The UN Security Council has unanimously voted to renew the mandate of its peacekeeping force in the unsettled Democratic Republic of Congo for one year.
The resolution on Monday made protection of the population in the east of the country, where government troops have been battling Tutsi fighters, the priority for the force, known as Monuc.
There have been accusations that soldiers and rebels have carried out atrocities against civilians in North and South Kivu provinces since fighting intensified in August. About 250,000 people have been displaced from the regions.
Resolution 1856, which commences on January 1, authorises "the continuation ... of up to 19,815 military personnel, 760 military observers, 391 police personnel and 1,050 personnel of formed police units."
It directs Monuc "to attach the highest priority to addressing the crisis in the Kivus [eastern DRC], in particular the protection of civilians, and to concentrate progressively during the coming year its action in the eastern part of the Democratic Republic of Congo."
The incumbent detail of 17,000 peacekeepers have been accused by rights groups of not doing enough to protect citizens in DR Congo, affected by increased fighting between the Tutsi National Council for the Defence of the People (CNDP) rebel forces and the army since August.
The UN has complained that their force is not large enough to cope with the crisis in a country the size of western Europe and has had too narrow a mandate.
The resolution's text is said to have now been bolstered by saying that Monuc should work "in close co-operation with" DR Congo's government rather than "support" the army.
Monuc is also mandated to act independently against armed groups threatening civilians and humanitarian and UN personnel.
|Hundreds of thouands of people have been displaced in the east of the DR Congo [EPA]
"This is important because the [Congolese army] in its present status cannot be the sole foundation for the strategy against armed groups," Karel De Gucht, the Belgian foreign minister, told the security council.
"It can now also take action if uncontrolled elements of the [Congolese army] are at the source of violent acts against the population."
Jean-Maurice Ripert, France's UN ambassador, said the resolution sent a clear message that Monuc was empowered to act against those who would endanger the peace process.
Ripert said the text declares that regional states "must co-operate with the DRC government to help bring about a return to lasting peace and security on DRC territory."
"We welcome the reinforcement of the bilateral Rwanda-DRC dialogue which we view as one of the keys to regional stability."

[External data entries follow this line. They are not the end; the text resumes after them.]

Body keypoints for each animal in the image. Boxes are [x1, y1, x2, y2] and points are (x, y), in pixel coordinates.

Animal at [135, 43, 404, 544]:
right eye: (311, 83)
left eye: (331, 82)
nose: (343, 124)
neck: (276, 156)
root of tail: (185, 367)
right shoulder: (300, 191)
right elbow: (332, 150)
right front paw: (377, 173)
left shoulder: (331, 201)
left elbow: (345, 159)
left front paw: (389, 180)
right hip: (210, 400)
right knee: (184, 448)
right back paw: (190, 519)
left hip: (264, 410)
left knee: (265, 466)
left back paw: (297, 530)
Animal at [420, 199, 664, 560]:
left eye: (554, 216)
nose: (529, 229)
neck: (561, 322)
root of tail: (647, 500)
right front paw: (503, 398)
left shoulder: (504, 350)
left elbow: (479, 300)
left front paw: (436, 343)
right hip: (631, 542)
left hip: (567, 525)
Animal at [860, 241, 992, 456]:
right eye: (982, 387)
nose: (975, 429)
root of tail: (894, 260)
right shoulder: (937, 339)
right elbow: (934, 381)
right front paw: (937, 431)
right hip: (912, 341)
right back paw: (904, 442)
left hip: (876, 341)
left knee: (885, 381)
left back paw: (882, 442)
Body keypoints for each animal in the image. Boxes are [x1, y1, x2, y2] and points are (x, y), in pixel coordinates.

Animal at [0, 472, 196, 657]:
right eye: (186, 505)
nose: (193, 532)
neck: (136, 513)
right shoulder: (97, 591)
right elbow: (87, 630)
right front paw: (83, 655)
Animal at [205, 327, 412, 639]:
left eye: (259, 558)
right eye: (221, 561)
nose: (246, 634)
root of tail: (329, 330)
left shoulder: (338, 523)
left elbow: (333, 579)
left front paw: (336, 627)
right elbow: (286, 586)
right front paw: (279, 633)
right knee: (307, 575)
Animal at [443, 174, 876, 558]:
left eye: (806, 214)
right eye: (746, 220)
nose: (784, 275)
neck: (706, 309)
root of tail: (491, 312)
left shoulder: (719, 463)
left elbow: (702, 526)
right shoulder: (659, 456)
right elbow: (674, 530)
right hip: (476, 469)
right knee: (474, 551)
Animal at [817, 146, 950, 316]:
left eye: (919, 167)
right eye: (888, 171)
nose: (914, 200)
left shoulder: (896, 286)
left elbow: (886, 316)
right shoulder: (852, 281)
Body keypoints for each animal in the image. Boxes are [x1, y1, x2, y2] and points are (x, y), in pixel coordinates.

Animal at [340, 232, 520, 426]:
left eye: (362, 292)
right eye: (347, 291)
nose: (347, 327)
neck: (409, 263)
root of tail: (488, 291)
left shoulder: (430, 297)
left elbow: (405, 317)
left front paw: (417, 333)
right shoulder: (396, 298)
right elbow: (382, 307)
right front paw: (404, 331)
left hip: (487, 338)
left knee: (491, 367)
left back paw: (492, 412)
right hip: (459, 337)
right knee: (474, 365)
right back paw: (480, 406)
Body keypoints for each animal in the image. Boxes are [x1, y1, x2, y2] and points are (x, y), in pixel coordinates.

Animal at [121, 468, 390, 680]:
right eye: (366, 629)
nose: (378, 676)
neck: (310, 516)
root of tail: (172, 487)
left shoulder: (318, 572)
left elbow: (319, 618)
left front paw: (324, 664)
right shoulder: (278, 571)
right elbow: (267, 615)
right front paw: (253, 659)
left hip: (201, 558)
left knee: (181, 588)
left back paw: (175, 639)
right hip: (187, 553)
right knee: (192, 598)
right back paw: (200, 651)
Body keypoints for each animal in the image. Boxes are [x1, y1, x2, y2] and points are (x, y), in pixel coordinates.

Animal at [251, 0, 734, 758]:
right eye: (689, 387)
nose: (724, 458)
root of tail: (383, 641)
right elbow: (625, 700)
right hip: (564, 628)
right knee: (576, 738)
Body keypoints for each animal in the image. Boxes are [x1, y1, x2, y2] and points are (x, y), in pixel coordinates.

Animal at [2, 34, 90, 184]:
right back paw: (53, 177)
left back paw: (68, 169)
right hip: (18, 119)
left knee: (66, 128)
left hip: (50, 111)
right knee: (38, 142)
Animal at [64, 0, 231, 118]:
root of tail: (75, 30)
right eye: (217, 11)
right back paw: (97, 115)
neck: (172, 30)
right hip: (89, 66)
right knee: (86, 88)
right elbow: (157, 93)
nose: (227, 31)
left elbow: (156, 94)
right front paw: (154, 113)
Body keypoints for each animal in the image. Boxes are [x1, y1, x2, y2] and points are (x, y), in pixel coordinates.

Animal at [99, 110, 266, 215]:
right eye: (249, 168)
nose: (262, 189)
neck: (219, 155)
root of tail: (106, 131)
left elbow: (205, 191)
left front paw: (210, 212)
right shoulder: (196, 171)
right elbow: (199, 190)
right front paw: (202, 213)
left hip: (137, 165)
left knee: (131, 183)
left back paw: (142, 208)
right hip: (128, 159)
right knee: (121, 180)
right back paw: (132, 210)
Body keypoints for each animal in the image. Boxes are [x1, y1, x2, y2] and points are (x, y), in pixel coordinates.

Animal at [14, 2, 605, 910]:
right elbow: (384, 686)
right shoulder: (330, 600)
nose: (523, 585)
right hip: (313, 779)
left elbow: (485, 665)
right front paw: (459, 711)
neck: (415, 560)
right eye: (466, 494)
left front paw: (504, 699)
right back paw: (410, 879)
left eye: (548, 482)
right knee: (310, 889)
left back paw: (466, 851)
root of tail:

Rwanda's Tutsi-led government has been accused of assisting the CNDP, which is led by Laurent Nkunda, a renegade Tutsi general.
Nkunda accuses the government and armed forces of Jospeh Kabila, the DR Congo president, of supporting Rwandan Hutu rebels during the Rwandan genocide in 1994.
On Monday, the CNDP threatened to pull out of the next round of peace talks in January unless negotiators address violations of the ceasefire by the government.
The rebel group accuses the government of occupying a vacated buffer zone between the two forces that is supposed to be controlled by the UN.
Resolution 1856 also authorizes Monuc to use "its monitoring and inspection capacities to curtail the provision of support to illegal armed groups derived from illicit trade in natural resources."
The eastern region is rich in minerals, such as tin ore, gold and coltan, underlining the a decade of conflict in the region.